EXERCISE DESCRIPTION
Reproduce exactly the lines below from the one containing "## Геймплей" through the one containing "Каждое лишнее мнгновение", including both, and nothing else.

SUPPLIED DATA
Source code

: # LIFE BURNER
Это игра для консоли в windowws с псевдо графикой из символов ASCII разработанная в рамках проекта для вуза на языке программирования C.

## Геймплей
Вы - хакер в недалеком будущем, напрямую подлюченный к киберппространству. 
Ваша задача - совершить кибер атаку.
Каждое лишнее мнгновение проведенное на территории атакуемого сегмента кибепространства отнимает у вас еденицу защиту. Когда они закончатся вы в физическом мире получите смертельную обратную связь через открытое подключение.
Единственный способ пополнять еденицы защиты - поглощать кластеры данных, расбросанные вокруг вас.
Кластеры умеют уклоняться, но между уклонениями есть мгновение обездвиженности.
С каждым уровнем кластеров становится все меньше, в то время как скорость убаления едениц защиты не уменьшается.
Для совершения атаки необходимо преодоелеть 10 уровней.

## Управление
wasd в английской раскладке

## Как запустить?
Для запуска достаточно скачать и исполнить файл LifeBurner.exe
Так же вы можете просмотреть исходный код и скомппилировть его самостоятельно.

RESPONSE
## Геймплей
Вы - хакер в недалеком будущем, напрямую подлюченный к киберппространству. 
Ваша задача - совершить кибер атаку.
Каждое лишнее мнгновение проведенное на территории атакуемого сегмента кибепространства отнимает у вас еденицу защиту. Когда они закончатся вы в физическом мире получите смертельную обратную связь через открытое подключение.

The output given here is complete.